Mit dessen Klavierquintett in g-Moll op.57 war jedoch gleich wieder «fertig lustig». Im Jahre 1940 vor dem Hintergrund der sowjetischen Politik und deren rigoroser Kulturdoktrin geschrie­ben, scheint Schostakowitsch in op.57 die Auswirkungen des bereits wütenden Zweiten Weltkrieges auf den erweiterten Osten Europas antizipiert zu haben.

So gestaltet sich Schostakowitschs Quintett auf ganz andere Weise emotional: Was bei Brahms pure, opulent orchestrierte Leidenschaft, sind beim Russen Melancholie und mit Sarkasmus einhergehende Schwermut, die sich mitunter auf eine minimalistische Instrumentierung reduziert. Doch beide sind stark geprägt von einem laufenden Dialog zwischen den einzelnen Instrumenten, von denen jedes eine gleichwertige Rolle spielt. Und vor allem hierin liegt der hohe technische Anspruch an die Interpretinnen und Interpreten, denn beide Quintette verzeihen kaum Unsauberkeiten in diesem laufenden Wechselspiel von Aktion und Reaktion in all seinen Varianten.
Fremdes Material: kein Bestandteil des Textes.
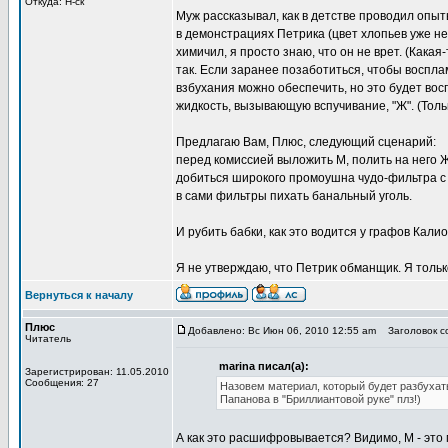
Откуда: Н-ск
Муж рассказывал, как в детстве проводил опыт
в демонстрациях Петрика (цвет хлопьев уже не
химичил, я просто знаю, что он не врет. (Кака
так. Если заранее позаботиться, чтобы воспл
взбухания можно обеспечить, но это будет вос
жидкость, вызывающую вспучивание, "Ж". (Толь
Предлагаю Вам, Плюс, следующий сценарий:
перед комиссией выложить М, полить на него 
добиться широкого промоушна чудо-фильтра с 
в сами фильтры пихать банальный уголь.
И рубить бабки, как это водится у графов Калио
Я не утверждаю, что Петрик обманщик. Я тольк
Вернуться к началу
Плюс
Добавлено: Вс Июн 06, 2010 12:55 am
Заголовок со
Читатель
marina писал(а):
Зарегистрирован: 11.05.2010
Сообщения: 27
Назовем материал, который будет разбухат
Папанова в "Бриллиантовой руке" плз!)
А как это расшифровывается? Видимо, М - это 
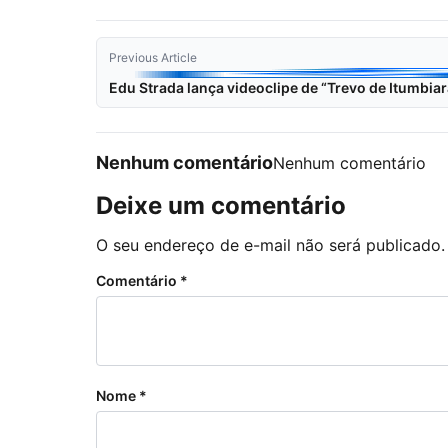
Previous Article
Edu Strada lança videoclipe de “Trevo de Itumbiar
Nenhum comentário
Nenhum comentário
Deixe um comentário
O seu endereço de e-mail não será publicado.
Comentário
*
Nome
*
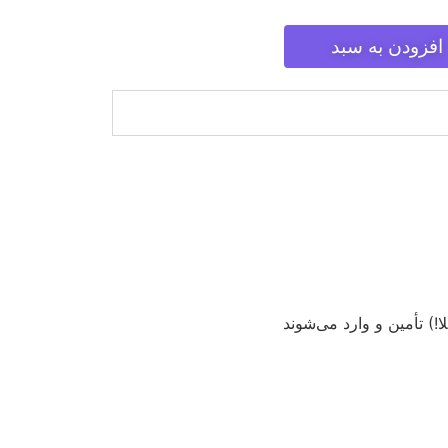
افزودن به سبد
) تأمین و وارد می‌شوند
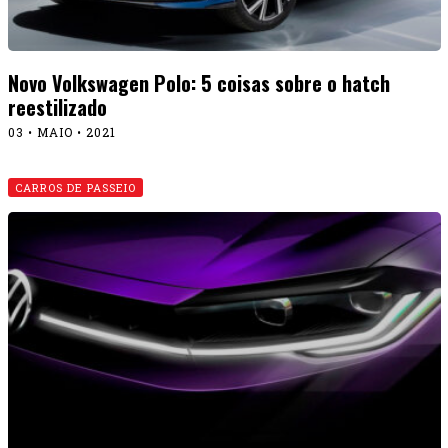
Novo Volkswagen Polo: 5 coisas sobre o hatch
reestilizado
03 • MAIO • 2021
CARROS DE PASSEIO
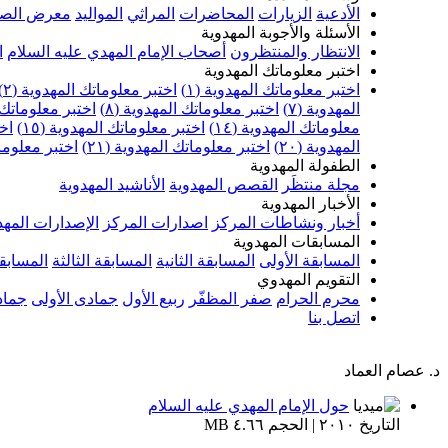
الأدعية
الزيارات
المحاضرات
المراثي
المواليد
معرض الصو
الأسئلة والأجوبة المهدوية
الانتظار والمنتظرون
أصحاب الإمام المهدي عليه السلام
ا
اختبر معلوماتك المهدوية
اختبر معلوماتك المهدوية (١)
اختبر معلوماتك المهدوية (٢)
المهدوية (٧)
اختبر معلوماتك المهدوية (٨)
اختبر معلوماتك ا
معلوماتك المهدوية (١٤)
اختبر معلوماتك المهدوية (١٥)
اخت
المهدوية (٢٠)
اختبر معلوماتك المهدوية (٢١)
اختبر معلوماتك
الطفولة المهدوية
مجلة منتظَر
القصص المهدوية
الأناشيد المهدوية
الأخبار المهدوية
أخبار ونشاطات المركز
اصدارات المركز
الإصدارات المهد
المسابقات المهدوية
المسابقة الأولى
المسابقة الثانية
المسابقة الثالثة
المسابقة
التقويم المهدوي
محرم الحرام
صفر المظفّر
ربيع الأول
جمادى الأولى
جماد
اتصل بنا
د. عصام العماد
حول الإمام المهدي عليه السلام
التاريخ ٢٠١٠ | الحجم ٤.٦٦ MB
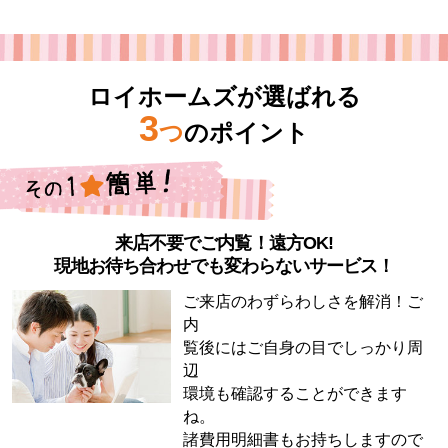
ロイホームズが選ばれる
3
つ
のポイント
来店不要でご内覧！遠方OK!
現地お待ち合わせでも変わらないサービス！
ご来店のわずらわしさを解消！ご
内
覧後にはご自身の目でしっかり周
辺
環境も確認することができます
ね。
諸費用明細書もお持ちしますので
Kräftezehrender Schostakowitsch

Die russischstämmige Klaviervirtuosin und die vier Phil­harmoniker brachten – ganz erwartungsgemäss – sämtliche Voraussetzungen mit für das an­spruchsvolle Programm, meisterten beide Höhepunkte der europäischen Kammermusik brillant. Dass man sich – je nach Sitzposition – das Klavier punktuell etwas dominanter gewünscht hätte, mag in der Anordnung des Ensembles begründet liegen, wodurch die Pianistin auch an Bühnenpräsenz einbüsste. Was andererseits ihrer Haltung entspricht, dass nicht sie als Interpretin im Zentrum stehen soll, sondern das Werk.

Die 41-jährige Klaviervirtuosin machte nach Ende der Vorstellung aus ihrer Erschöpfung denn auch keinen Hehl. «Vor allem der Schostakowitsch war sehr kräftezehrend», räumte sie im anschliessenden Künstlergespräch ein und dürfte somit auch auf Verständnis gestossen sein, warum von einer Zugabe abgesehen worden war. Und vom erfahrenen Streichensemble erfuhr man, dass es an diesem Abend zum ersten Mal Brahms Schostakowitsch gegenübergestellt hatte. «Es war eine gute Erfahrung», resümierte Violinist Raimar Orlovsky.

Hinweis

Nächstes Konzert der Reihe: Klavierabend mit Huijing Han am Donnerstag, 24. Oktober, 19.30 Uhr in der Ägerihalle.